В глубоком раздумье я вышел от отца Кирилла и отправился помолиться в Троицкий храм: «Слава Тебе, Боже, что Ты дал мне такого доброго и любвеобильного отца! — стоя у раки преподобного Сергия повторял я. — Прошу тебя, отче Сергие, дай ему долгие годы жизни и здравие, чтобы как можно больше прожить рядом с любимым старцем, подражать ему во всем благом, сколько есть сил и не превратиться в монаха, обманутого миром…»
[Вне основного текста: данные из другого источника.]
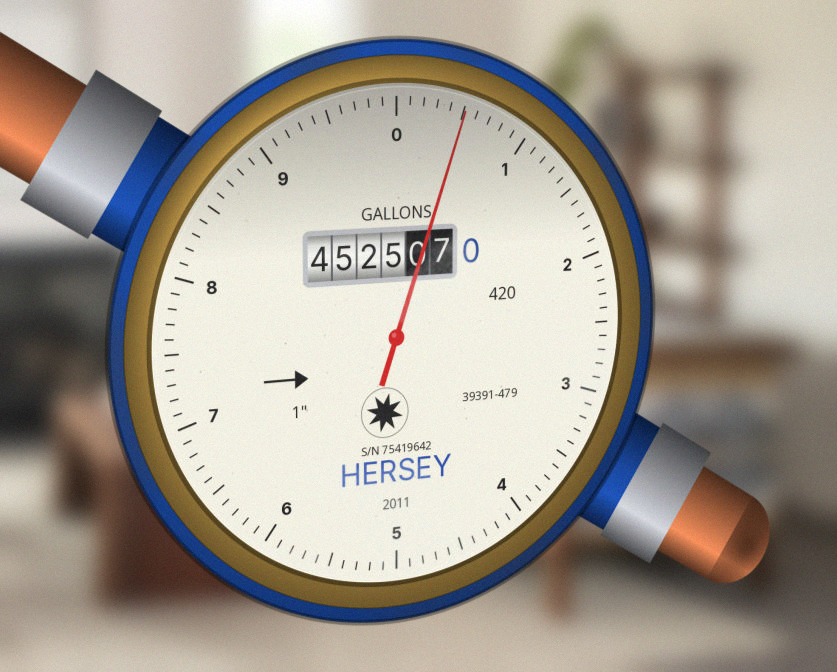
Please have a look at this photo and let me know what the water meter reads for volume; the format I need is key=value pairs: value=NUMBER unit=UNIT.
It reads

Мне стало понятно, что, постигая тонкую суть душевного мира, ум начинает очищаться сам собой от собственной суетности и одержимости делами и планами. Между тем, хотя нагрузка от послушаний оставалась той же, в душе наступило некоторое успокоение от внутренней суеты и толчеи страстей и помыслов. Но тело мое начало все больше уставать и изнемогать. Здоровье уже не было таким крепким, как прежде, появилась одышка. Свободного времени днем почти не оставалось ни у меня, ни у моих друзей — эконома Пимена, преподавателя отца Анастасия и иеромонаха Прохора, который подорвал здоровье чрезмерным аскетизмом. Ради молитвы он уединялся на колокольне, где, будучи звонарем, заболел на сквозняках туберкулезом. Не всегда у нас появлялась возможность попасть на дневное правило к нашему батюшке. Поэтому в таких случаях мы продолжали собираться на молитву поздними вечерами в келье эконома. Но одного монашеского правила было недостаточно, чтобы утолить молитвенную жажду моей души. Кроме того, теперь и в келье я не находил покоя и уединения. Проблемы доставали меня даже тогда, когда я уставал от беготни и уходил в келью помолиться. Там меня быстро находили и рабочие, и монахи, желавшие обсудить различные вопросы.

Самой большой проблемой для меня оказалось найти место для уединенной молитвы. Нас троих, недавно рукоположенных иеродиаконов, поселили в одной келье. Мы разделили свои койки занавесками, испросив на это благословение у благочинного. Такое расположение коек давало некоторое уединение, но для молитвы являлось недостаточным. К иеродиаконам по вечерам приходили друзья-семинаристы, любившие поговорить о своих насущных делах, поэтому молиться в такое время было сложно. К тому же мои соседи по комнате предпочитали читать длинные каноны и молитвы вслух, что также несколько сбивало меня с молитвенного настроя.